ROCKVILLE, Md. (AP) — The daughter of former U.S. intelligence director John Negroponte was sentenced to 35 years in prison on Friday for the fatal stabbing of a friend after a drunken argument at a Maryland home.

Sophia Negroponte, 33, was sentenced by Montgomery County Circuit Court Judge Terrence McGann. A jury found her guilty in November of second-degree murder for the death of 24-year-old Yousuf Rasmussen. It was a retrial after a 2023 conviction on the same charge was overturned.

“The 35-year sentence mirrors the sentence imposed following the first trial in 2023. This is an appropriate and just outcome in light of the seriousness of this crime and the consistent findings of two separate juries who carefully evaluated the evidence,” said Montgomery County State’s Attorney John McCarthy.

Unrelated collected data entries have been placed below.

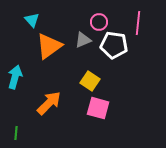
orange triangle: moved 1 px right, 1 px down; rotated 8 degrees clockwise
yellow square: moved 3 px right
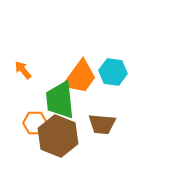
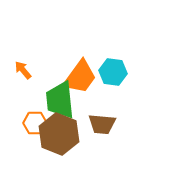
brown hexagon: moved 1 px right, 2 px up
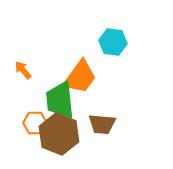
cyan hexagon: moved 30 px up
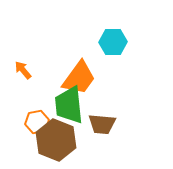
cyan hexagon: rotated 8 degrees counterclockwise
orange trapezoid: moved 1 px left, 1 px down
green trapezoid: moved 9 px right, 5 px down
orange hexagon: moved 2 px right, 1 px up; rotated 10 degrees counterclockwise
brown hexagon: moved 3 px left, 6 px down
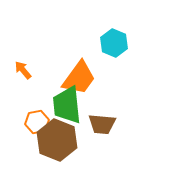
cyan hexagon: moved 1 px right, 1 px down; rotated 24 degrees clockwise
green trapezoid: moved 2 px left
brown hexagon: moved 1 px right
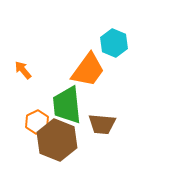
orange trapezoid: moved 9 px right, 8 px up
orange hexagon: rotated 15 degrees counterclockwise
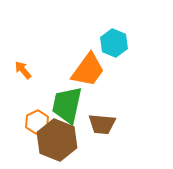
green trapezoid: rotated 18 degrees clockwise
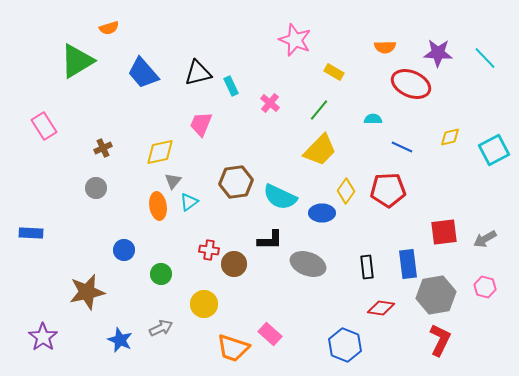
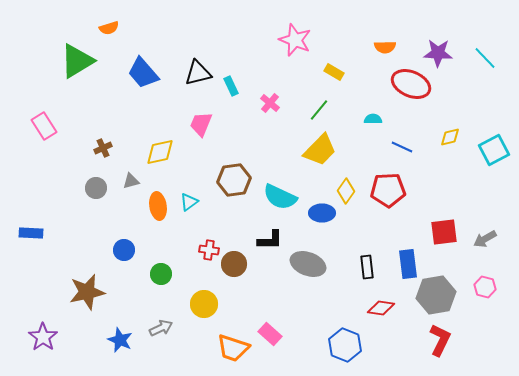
gray triangle at (173, 181): moved 42 px left; rotated 36 degrees clockwise
brown hexagon at (236, 182): moved 2 px left, 2 px up
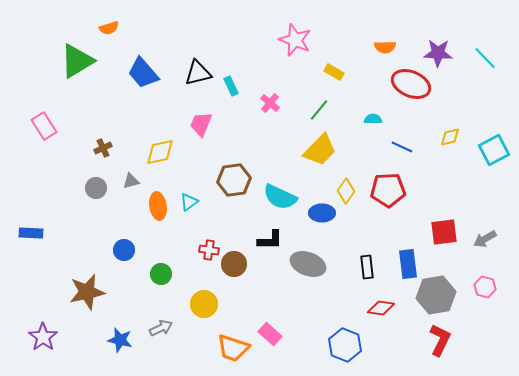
blue star at (120, 340): rotated 10 degrees counterclockwise
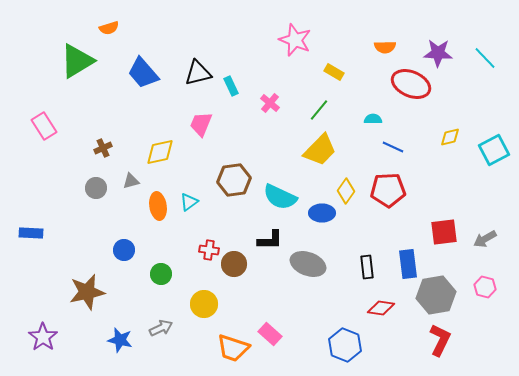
blue line at (402, 147): moved 9 px left
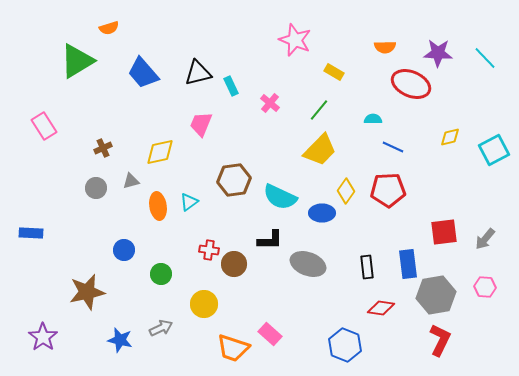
gray arrow at (485, 239): rotated 20 degrees counterclockwise
pink hexagon at (485, 287): rotated 10 degrees counterclockwise
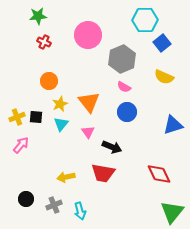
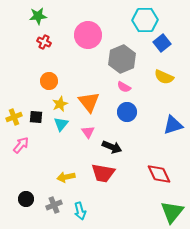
yellow cross: moved 3 px left
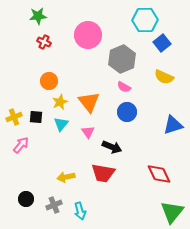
yellow star: moved 2 px up
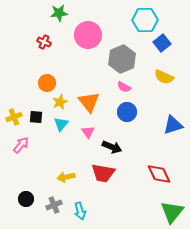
green star: moved 21 px right, 3 px up
orange circle: moved 2 px left, 2 px down
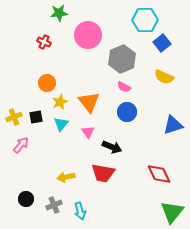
black square: rotated 16 degrees counterclockwise
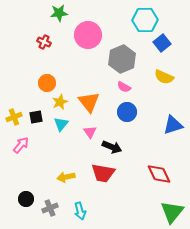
pink triangle: moved 2 px right
gray cross: moved 4 px left, 3 px down
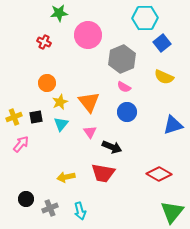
cyan hexagon: moved 2 px up
pink arrow: moved 1 px up
red diamond: rotated 35 degrees counterclockwise
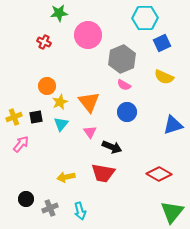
blue square: rotated 12 degrees clockwise
orange circle: moved 3 px down
pink semicircle: moved 2 px up
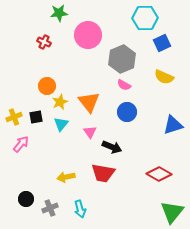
cyan arrow: moved 2 px up
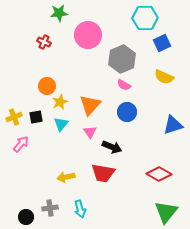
orange triangle: moved 1 px right, 3 px down; rotated 20 degrees clockwise
black circle: moved 18 px down
gray cross: rotated 14 degrees clockwise
green triangle: moved 6 px left
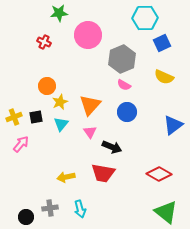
blue triangle: rotated 20 degrees counterclockwise
green triangle: rotated 30 degrees counterclockwise
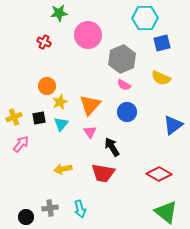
blue square: rotated 12 degrees clockwise
yellow semicircle: moved 3 px left, 1 px down
black square: moved 3 px right, 1 px down
black arrow: rotated 144 degrees counterclockwise
yellow arrow: moved 3 px left, 8 px up
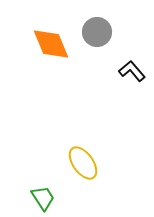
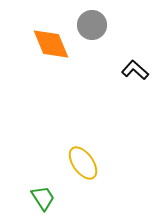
gray circle: moved 5 px left, 7 px up
black L-shape: moved 3 px right, 1 px up; rotated 8 degrees counterclockwise
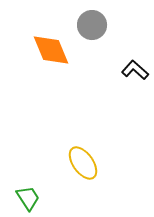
orange diamond: moved 6 px down
green trapezoid: moved 15 px left
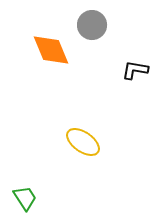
black L-shape: rotated 32 degrees counterclockwise
yellow ellipse: moved 21 px up; rotated 20 degrees counterclockwise
green trapezoid: moved 3 px left
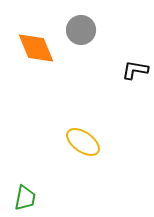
gray circle: moved 11 px left, 5 px down
orange diamond: moved 15 px left, 2 px up
green trapezoid: rotated 44 degrees clockwise
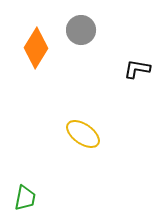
orange diamond: rotated 54 degrees clockwise
black L-shape: moved 2 px right, 1 px up
yellow ellipse: moved 8 px up
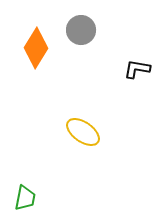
yellow ellipse: moved 2 px up
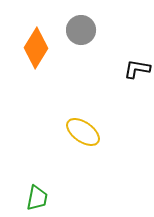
green trapezoid: moved 12 px right
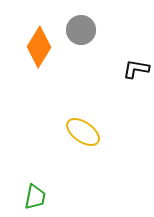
orange diamond: moved 3 px right, 1 px up
black L-shape: moved 1 px left
green trapezoid: moved 2 px left, 1 px up
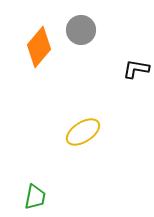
orange diamond: rotated 9 degrees clockwise
yellow ellipse: rotated 68 degrees counterclockwise
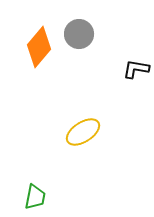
gray circle: moved 2 px left, 4 px down
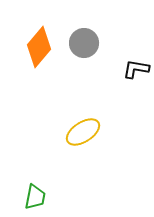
gray circle: moved 5 px right, 9 px down
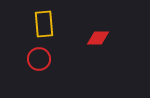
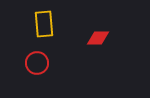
red circle: moved 2 px left, 4 px down
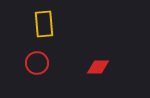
red diamond: moved 29 px down
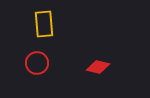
red diamond: rotated 15 degrees clockwise
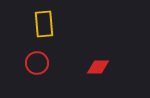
red diamond: rotated 15 degrees counterclockwise
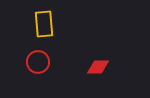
red circle: moved 1 px right, 1 px up
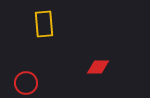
red circle: moved 12 px left, 21 px down
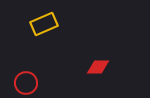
yellow rectangle: rotated 72 degrees clockwise
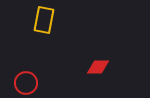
yellow rectangle: moved 4 px up; rotated 56 degrees counterclockwise
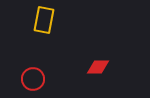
red circle: moved 7 px right, 4 px up
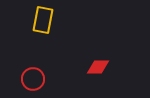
yellow rectangle: moved 1 px left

The initial conviction was overturned in 2024 after an appeals court ruled the jury had been allowed to hear contested portions of a police interrogation of Sophia Negroponte and testimony from a prosecution witness questioning her credibility.

Sophia Negroponte, of Washington, D.C., was one of five abandoned or orphaned Honduran children adopted by John Negroponte and his wife after he was appointed as U.S. ambassador to the Central American country in the 1980s, according to The Washington Post.

Former President George W. Bush appointed John Negroponte as the nation’s first intelligence director in 2005. He later served as deputy secretary of state. He also served as ambassador to Mexico, the Philippines, the United Nations and Iraq.